◆ TASK INSTRUCTIONS:
The entries below should be set down again exactly, with every picture left out.

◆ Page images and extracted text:
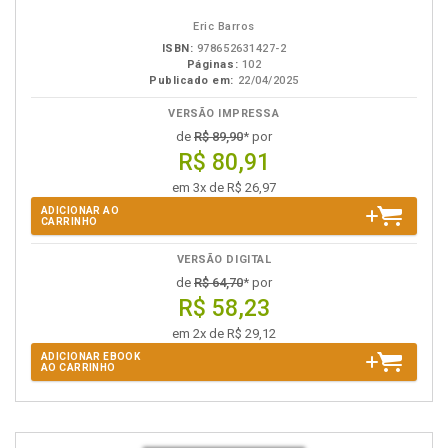
eBook
B.V.
Eric Barros
ISBN:
978652631427-2
Páginas:
102
Publicado em:
22/04/2025
VERSÃO IMPRESSA
de
R$ 89,90
* por
R$ 80,91
em 3x de R$ 26,97
ADICIONAR AO
CARRINHO
VERSÃO DIGITAL
de
R$ 64,70
* por
R$ 58,23
em 2x de R$ 29,12
ADICIONAR EBOOK
AO CARRINHO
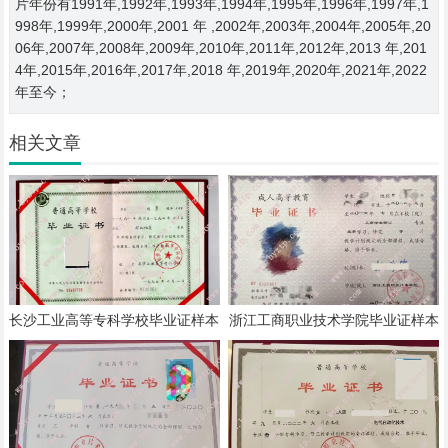
片年份有1991年,1992年,1993年,1994年,1995年,1996年,1997年,1
998年,1999年,2000年,2001 年 ,2002年,2003年,2004年,2005年,20
06年,2007年,2008年,2009年,2010年,2011年,2012年,2013 年,201
4年,2015年,2016年,2017年,2018 年,2019年,2020年,2021年,2022
年至今；
相关文章
长沙工业高等专科学校毕业证样本
浙江工商职业技术学院毕业证样本
模板
模板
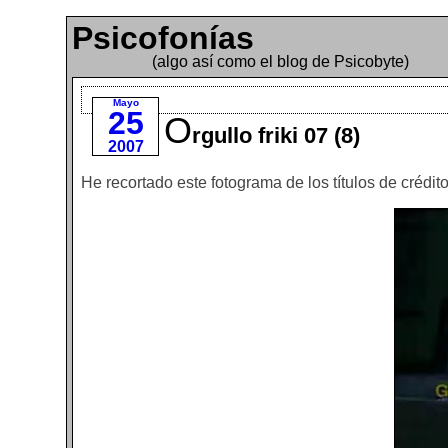
Psicofonías
(algo así como el blog de Psicobyte)
Mayo
25
O
rgullo friki 07 (8)
2007
He recortado este fotograma de los títulos de crédit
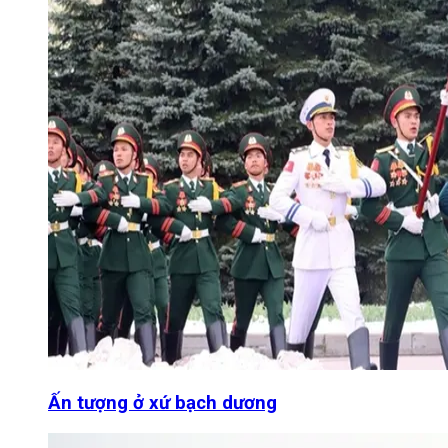
Ấn tượng ở xứ bạch dương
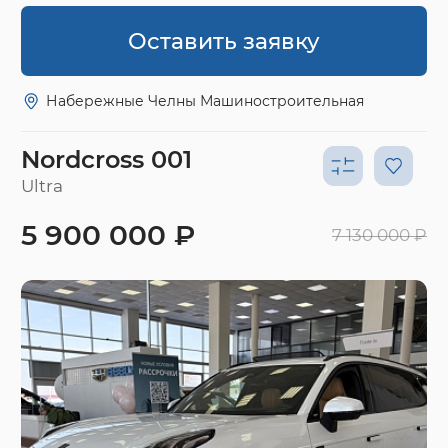
Оставить заявку
Набережные Челны Машиностроительная
Nordcross 001
Ultra
5 900 000 ₽
7 130 000 ₽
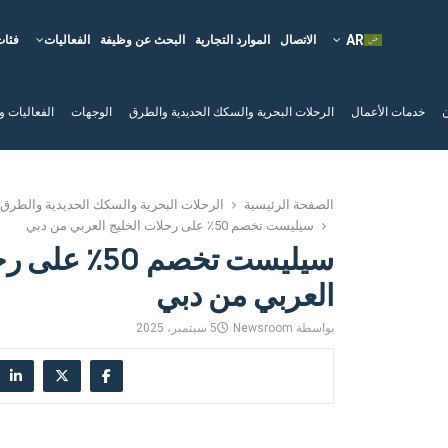
الاتصال
الموارد التجارية
البحث عن وظيفة
الفعاليات
فئات
ن
خدمات الأعمال
الرحلات البحرية والسكك الحديدية والطرق
الوجهات
الفعاليات و
الصفحة الرئيسية
الرحلات البحرية والسكك الحديدية والطرق
سيليست تخصم 50٪ على رحلات الخليج العربي من دبي
سيليست تخصم 50
العربي من دبي
بواسطة
Newsroom
5 سبتمبر، 2025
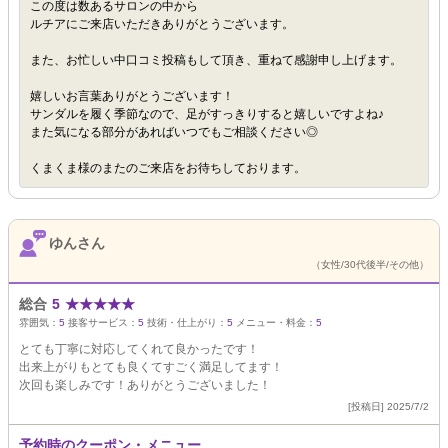
この度は数あるサロンの中から
ルチアにご来店いただきありがとうございます。
また、お忙しい中口コミ投稿もして頂き、重ねて感謝申し上げます。
嬉しいお言葉ありがとうございます！
サンダルを履く季節なので、足がすっきりすると嬉しいですよね♪
また気になる部分があればいつでもご相談ください◎
くまくま様のまたのご来店をお待ちしております。
ゆんさん
（女性/30代後半/その他）
総合
5
★
★
★
★
★
雰囲気：
5
接客サービス：
5
技術・仕上がり：
5
メニュー・料金：
5
とても丁寧に対応してくれて良かったです！
出来上がりもとても良くてすごく満足してます！
次回も楽しみです！ありがとうございました！
[投稿日] 2025/7/2
予約時のクーポン・メニュー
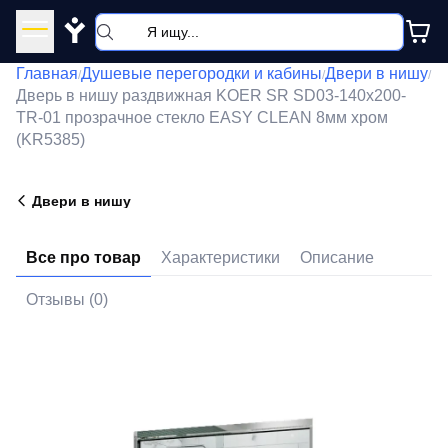
Y
Главная
Душевые перегородки и кабины
Двери в нишу
/
/
/
Дверь в нишу раздвижная KOER SR SD03-140x200-
TR-01 прозрачное стекло EASY CLEAN 8мм хром
(KR5385)
Двери в нишу
Все про товар
Характеристики
Описание
Отзывы (0)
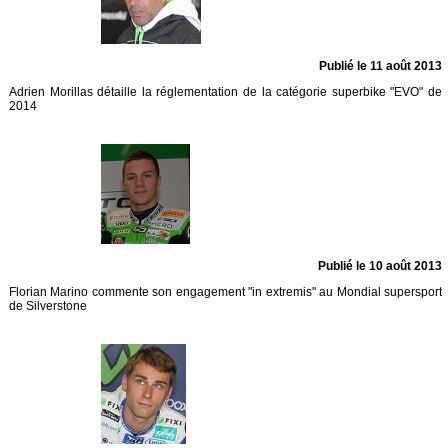
Publié le 11 août 2013
Adrien Morillas détaille la réglementation de la catégorie superbike "EVO" de
2014
Publié le 10 août 2013
Florian Marino commente son engagement "in extremis" au Mondial supersport
de Silverstone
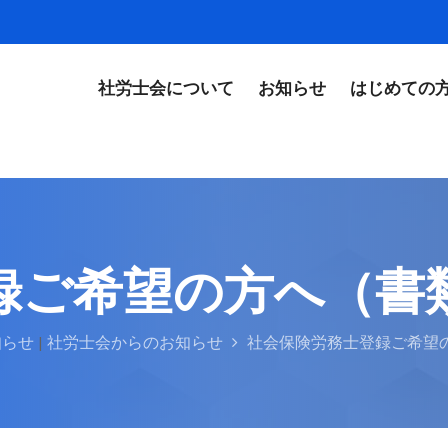
社労士会について
お知らせ
はじめての
録ご希望の方へ（書
知らせ
|
社労士会からのお知らせ
社会保険労務士登録ご希望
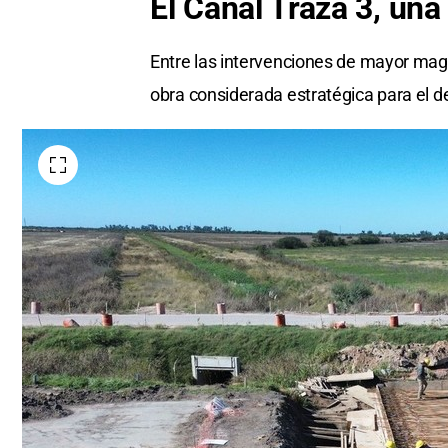
El Canal Traza 3, un
Entre las intervenciones de mayor magn
obra considerada estratégica para el 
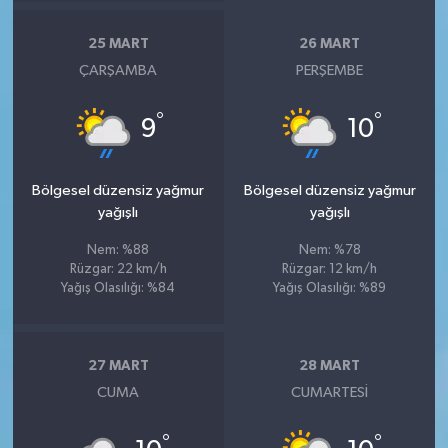
25 MART
26 MART
ÇARŞAMBA
PERŞEMBE
°
°
9
10
Bölgesel düzensiz yağmur
Bölgesel düzensiz yağmur
yağışlı
yağışlı
Nem: %88
Nem: %78
Rüzgar: 22 km/h
Rüzgar: 12 km/h
Yağış Olasılığı: %84
Yağış Olasılığı: %89
27 MART
28 MART
CUMA
CUMARTESI
°
°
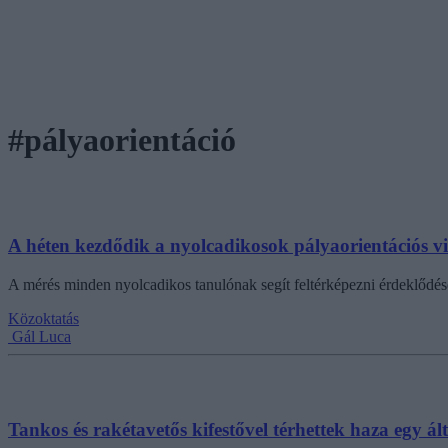
#pályaorientáció
A héten kezdődik a nyolcadikosok pályaorientációs vi
A mérés minden nyolcadikos tanulónak segít feltérképezni érdeklődésé
Közoktatás
Gál Luca
Tankos és rakétavetős kifestővel térhettek haza egy ál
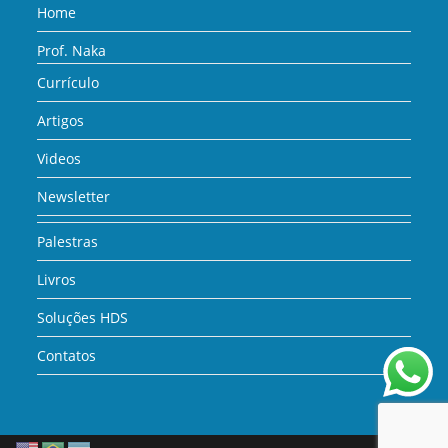
Home
Prof. Naka
Currículo
Artigos
Videos
Newsletter
Palestras
Livros
Soluções HDS
Contatos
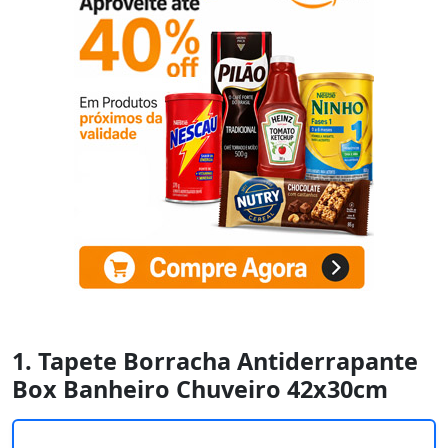
1. Tapete Borracha Antiderrapante
Box Banheiro Chuveiro 42x30cm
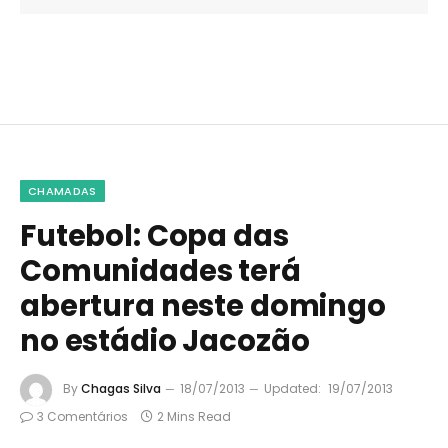
CHAMADAS
Futebol: Copa das
Comunidades terá
abertura neste domingo
no estádio Jacozão
By
Chagas Silva
18/07/2013
Updated:
19/07/2013
3 Comentários
2 Mins Read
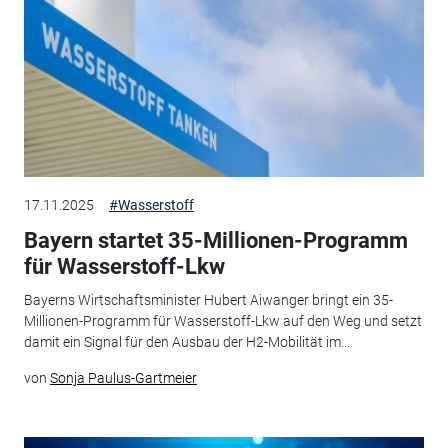
17.11.2025
#Wasserstoff
Bayern startet 35-Millionen-Programm
für Wasserstoff-Lkw
Bayerns Wirtschaftsminister Hubert Aiwanger bringt ein 35-
Millionen-Programm für Wasserstoff-Lkw auf den Weg und setzt
damit ein Signal für den Ausbau der H2-Mobilität im...
von
Sonja Paulus-Gartmeier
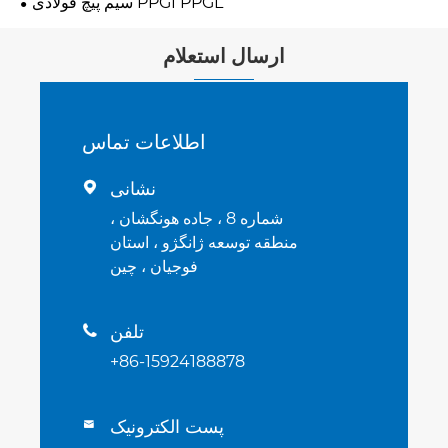
سیم پیچ فولادی PPGI PPGL
ارسال استعلام
اطلاعات تماس
نشانی

شماره 8 ، جاده هونگشان ،
منطقه توسعه ژانگژو ، استان
فوجیان ، چین
تلفن

+86-15924188878
پست الکترونیک

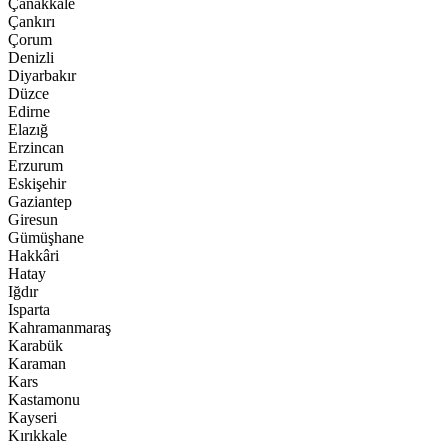
Çanakkale
Çankırı
Çorum
Denizli
Diyarbakır
Düzce
Edirne
Elazığ
Erzincan
Erzurum
Eskişehir
Gaziantep
Giresun
Gümüşhane
Hakkâri
Hatay
Iğdır
Isparta
Kahramanmaraş
Karabük
Karaman
Kars
Kastamonu
Kayseri
Kırıkkale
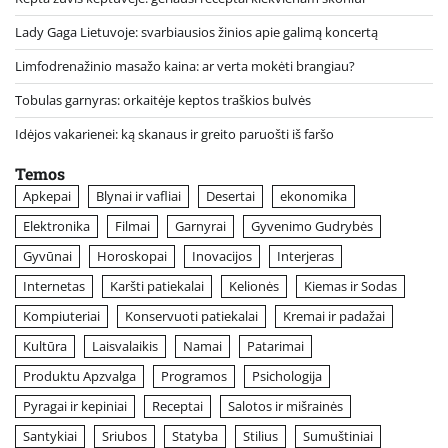
Lady Gaga Lietuvoje: svarbiausios žinios apie galimą koncertą
Limfodrenažinio masažo kaina: ar verta mokėti brangiau?
Tobulas garnyras: orkaitėje keptos traškios bulvės
Idėjos vakarienei: ką skanaus ir greito paruošti iš faršo
Temos
Apkepai
Blynai ir vafliai
Desertai
ekonomika
Elektronika
Filmai
Garnyrai
Gyvenimo Gudrybės
Gyvūnai
Horoskopai
Inovacijos
Interjeras
Internetas
Karšti patiekalai
Kelionės
Kiemas ir Sodas
Kompiuteriai
Konservuoti patiekalai
Kremai ir padažai
Kultūra
Laisvalaikis
Namai
Patarimai
Produktu Apzvalga
Programos
Psichologija
Pyragai ir kepiniai
Receptai
Salotos ir mišrainės
Santykiai
Sriubos
Statyba
Stilius
Sumuštiniai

◆ RESPONSE AREA:
eBook
B.V.
Eric Barros
ISBN:
978652631427-2
Páginas:
102
Publicado em:
22/04/2025
VERSÃO IMPRESSA
de
R$ 89,90
* por
R$ 80,91
em 3x de R$ 26,97
ADICIONAR AO
CARRINHO
VERSÃO DIGITAL
de
R$ 64,70
* por
R$ 58,23
em 2x de R$ 29,12
ADICIONAR EBOOK
AO CARRINHO
片年份有1991年,1992年,1993年,1994年,1995年,1996年,1997年,1
998年,1999年,2000年,2001 年 ,2002年,2003年,2004年,2005年,20
06年,2007年,2008年,2009年,2010年,2011年,2012年,2013 年,201
4年,2015年,2016年,2017年,2018 年,2019年,2020年,2021年,2022
年至今；
相关文章
长沙工业高等专科学校毕业证样本
浙江工商职业技术学院毕业证样本
模板
模板
Psicofonías
(algo así como el blog de Psicobyte)
Mayo
25
O
rgullo friki 07 (8)
2007
He recortado este fotograma de los títulos de crédit
Ấn tượng ở xứ bạch dương
Оставить заявку
Набережные Челны Машиностроительная
Nordcross 001
Ultra
5 900 000 ₽
7 130 000 ₽
الاتصال
الموارد التجارية
البحث عن وظيفة
الفعاليات
فئات
ن
خدمات الأعمال
الرحلات البحرية والسكك الحديدية والطرق
الوجهات
الفعاليات و
الصفحة الرئيسية
الرحلات البحرية والسكك الحديدية والطرق
سيليست تخصم 50٪ على رحلات الخليج العربي من دبي
سيليست تخصم 50
العربي من دبي
بواسطة
Newsroom
5 سبتمبر، 2025
この度は数あるサロンの中から
ルチアにご来店いただきありがとうございます。
また、お忙しい中口コミ投稿もして頂き、重ねて感謝申し上げます。
嬉しいお言葉ありがとうございます！
サンダルを履く季節なので、足がすっきりすると嬉しいですよね♪
また気になる部分があればいつでもご相談ください◎
くまくま様のまたのご来店をお待ちしております。
ゆんさん
（女性/30代後半/その他）
総合
5
★
★
★
★
★
雰囲気：
5
接客サービス：
5
技術・仕上がり：
5
メニュー・料金：
5
とても丁寧に対応してくれて良かったです！
出来上がりもとても良くてすごく満足してます！
次回も楽しみです！ありがとうございました！
[投稿日] 2025/7/2
予約時のクーポン・メニュー
Y
Главная
Душевые перегородки и кабины
Двери в нишу
/
/
/
Дверь в нишу раздвижная KOER SR SD03-140x200-
TR-01 прозрачное стекло EASY CLEAN 8мм хром
(KR5385)
Двери в нишу
Все про товар
Характеристики
Описание
Отзывы (0)
Publié le 11 août 2013
Adrien Morillas détaille la réglementation de la catégorie superbike "EVO" de
2014
Publié le 10 août 2013
Florian Marino commente son engagement "in extremis" au Mondial supersport
de Silverstone
社労士会について
お知らせ
はじめての
録ご希望の方へ（書
知らせ
|
社労士会からのお知らせ
社会保険労務士登録ご希望
El Canal Traza 3, un
Entre las intervenciones de mayor magn
obra considerada estratégica para el 
25 MART
26 MART
ÇARŞAMBA
PERŞEMBE
°
°
9
10
Bölgesel düzensiz yağmur
Bölgesel düzensiz yağmur
yağışlı
yağışlı
Nem: %88
Nem: %78
Rüzgar: 22 km/h
Rüzgar: 12 km/h
Yağış Olasılığı: %84
Yağış Olasılığı: %89
27 MART
28 MART
CUMA
CUMARTESI
°
°
#pályaorientáció
A héten kezdődik a nyolcadikosok pályaorientációs vi
A mérés minden nyolcadikos tanulónak segít feltérképezni érdeklődésé
Közoktatás
Gál Luca
Tankos és rakétavetős kifestővel térhettek haza egy ál
Home
Prof. Naka
Currículo
Artigos
Videos
Newsletter
Palestras
Livros
Soluções HDS
Contatos
1. Tapete Borracha Antiderrapante
Box Banheiro Chuveiro 42x30cm
CHAMADAS
Futebol: Copa das
Comunidades terá
abertura neste domingo
no estádio Jacozão
By
Chagas Silva
18/07/2013
Updated:
19/07/2013
3 Comentários
2 Mins Read
17.11.2025
#Wasserstoff
Bayern startet 35-Millionen-Programm
für Wasserstoff-Lkw
Bayerns Wirtschaftsminister Hubert Aiwanger bringt ein 35-
Millionen-Programm für Wasserstoff-Lkw auf den Weg und setzt
damit ein Signal für den Ausbau der H2-Mobilität im...
von
Sonja Paulus-Gartmeier
سیم پیچ فولادی PPGI PPGL
ارسال استعلام
اطلاعات تماس
نشانی

شماره 8 ، جاده هونگشان ،
منطقه توسعه ژانگژو ، استان
فوجیان ، چین
تلفن

+86-15924188878
پست الکترونیک

Çanakkale
Çankırı
Çorum
Denizli
Diyarbakır
Düzce
Edirne
Elazığ
Erzincan
Erzurum
Eskişehir
Gaziantep
Giresun
Gümüşhane
Hakkâri
Hatay
Iğdır
Isparta
Kahramanmaraş
Karabük
Karaman
Kars
Kastamonu
Kayseri
Kırıkkale
Lady Gaga Lietuvoje: svarbiausios žinios apie galimą koncertą
Limfodrenažinio masažo kaina: ar verta mokėti brangiau?
Tobulas garnyras: orkaitėje keptos traškios bulvės
Idėjos vakarienei: ką skanaus ir greito paruošti iš faršo
Temos
Apkepai
Blynai ir vafliai
Desertai
ekonomika
Elektronika
Filmai
Garnyrai
Gyvenimo Gudrybės
Gyvūnai
Horoskopai
Inovacijos
Interjeras
Internetas
Karšti patiekalai
Kelionės
Kiemas ir Sodas
Kompiuteriai
Konservuoti patiekalai
Kremai ir padažai
Kultūra
Laisvalaikis
Namai
Patarimai
Produktu Apzvalga
Programos
Psichologija
Pyragai ir kepiniai
Receptai
Salotos ir mišrainės
Santykiai
Sriubos
Statyba
Stilius
Sumuštiniai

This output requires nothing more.